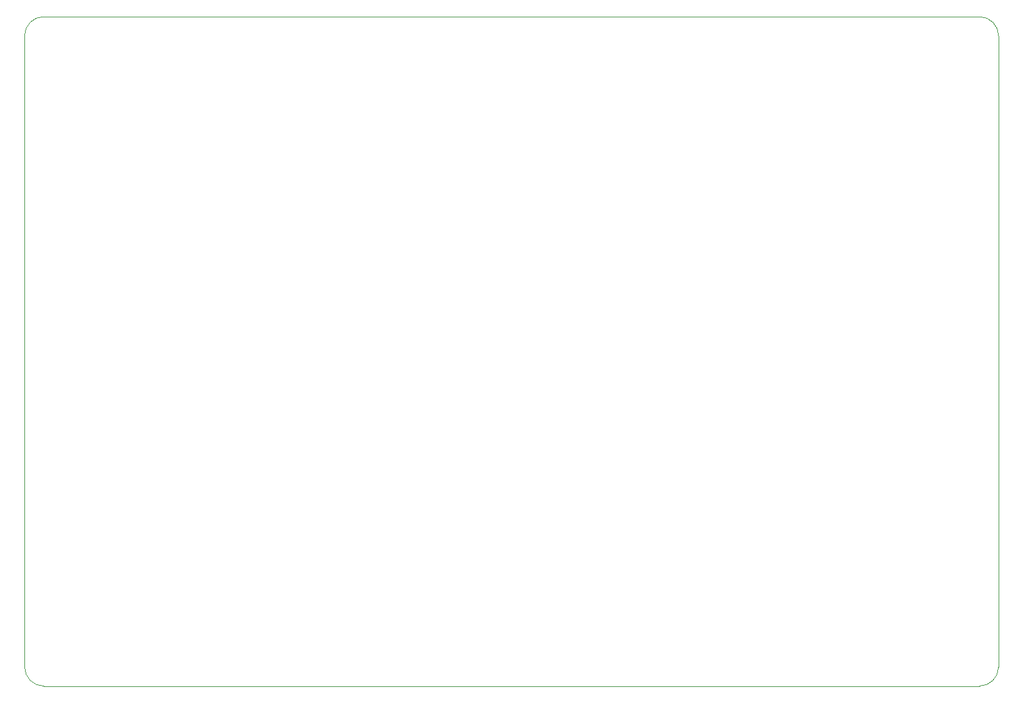
<source format=gbr>
%TF.GenerationSoftware,KiCad,Pcbnew,8.0.0*%
%TF.CreationDate,2024-07-07T23:16:46-07:00*%
%TF.ProjectId,main_relay_board,6d61696e-5f72-4656-9c61-795f626f6172,rev?*%
%TF.SameCoordinates,Original*%
%TF.FileFunction,Profile,NP*%
%FSLAX46Y46*%
G04 Gerber Fmt 4.6, Leading zero omitted, Abs format (unit mm)*
G04 Created by KiCad (PCBNEW 8.0.0) date 2024-07-07 23:16:46*
%MOMM*%
%LPD*%
G01*
G04 APERTURE LIST*
%TA.AperFunction,Profile*%
%ADD10C,0.050000*%
%TD*%
G04 APERTURE END LIST*
D10*
X95339600Y-127978000D02*
X95339600Y-44780000D01*
X97879600Y-42240000D02*
X221299600Y-42240000D01*
X97879600Y-130518000D02*
G75*
G02*
X95339600Y-127978000I0J2540000D01*
G01*
X221299600Y-130518000D02*
X97879600Y-130518000D01*
X95339600Y-44780000D02*
G75*
G02*
X97879600Y-42240000I2540000J0D01*
G01*
X223839600Y-127978000D02*
G75*
G02*
X221299600Y-130518000I-2540000J0D01*
G01*
X221299600Y-42240000D02*
G75*
G02*
X223839600Y-44780000I0J-2540000D01*
G01*
X223839600Y-44780000D02*
X223839600Y-127978000D01*
M02*

</source>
----
### Problem requirements
An exact transcription of the material is required, without any pictures.

### Result of the task
<source format=gbr>
%TF.GenerationSoftware,KiCad,Pcbnew,8.0.0*%
%TF.CreationDate,2024-07-07T23:16:46-07:00*%
%TF.ProjectId,main_relay_board,6d61696e-5f72-4656-9c61-795f626f6172,rev?*%
%TF.SameCoordinates,Original*%
%TF.FileFunction,Profile,NP*%
%FSLAX46Y46*%
G04 Gerber Fmt 4.6, Leading zero omitted, Abs format (unit mm)*
G04 Created by KiCad (PCBNEW 8.0.0) date 2024-07-07 23:16:46*
%MOMM*%
%LPD*%
G01*
G04 APERTURE LIST*
%TA.AperFunction,Profile*%
%ADD10C,0.050000*%
%TD*%
G04 APERTURE END LIST*
D10*
X95339600Y-127978000D02*
X95339600Y-44780000D01*
X97879600Y-42240000D02*
X221299600Y-42240000D01*
X97879600Y-130518000D02*
G75*
G02*
X95339600Y-127978000I0J2540000D01*
G01*
X221299600Y-130518000D02*
X97879600Y-130518000D01*
X95339600Y-44780000D02*
G75*
G02*
X97879600Y-42240000I2540000J0D01*
G01*
X223839600Y-127978000D02*
G75*
G02*
X221299600Y-130518000I-2540000J0D01*
G01*
X221299600Y-42240000D02*
G75*
G02*
X223839600Y-44780000I0J-2540000D01*
G01*
X223839600Y-44780000D02*
X223839600Y-127978000D01*
M02*

</source>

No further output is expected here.